[Records from a data source]
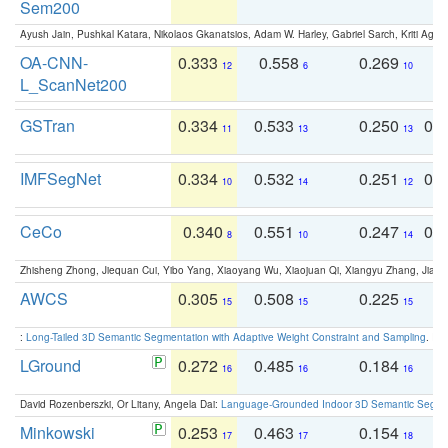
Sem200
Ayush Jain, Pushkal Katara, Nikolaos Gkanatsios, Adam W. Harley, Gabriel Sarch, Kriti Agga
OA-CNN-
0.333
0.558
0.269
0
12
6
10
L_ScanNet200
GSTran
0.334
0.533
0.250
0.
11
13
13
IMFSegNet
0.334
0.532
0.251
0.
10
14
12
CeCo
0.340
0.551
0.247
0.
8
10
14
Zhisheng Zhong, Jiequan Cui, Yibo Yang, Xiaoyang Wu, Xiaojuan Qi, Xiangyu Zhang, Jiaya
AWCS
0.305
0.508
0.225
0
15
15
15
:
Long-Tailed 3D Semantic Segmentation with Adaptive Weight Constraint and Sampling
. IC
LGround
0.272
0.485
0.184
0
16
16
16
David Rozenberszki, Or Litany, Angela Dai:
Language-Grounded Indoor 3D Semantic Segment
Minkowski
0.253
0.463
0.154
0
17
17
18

**Task goal:** With the string "Semantic" as the key, filter the data above and show the lines that match.

**Answer section:**
Long-Tailed 3D Semantic Segmentation with Adaptive Weight Constraint and Sampling
Language-Grounded Indoor 3D Semantic Segment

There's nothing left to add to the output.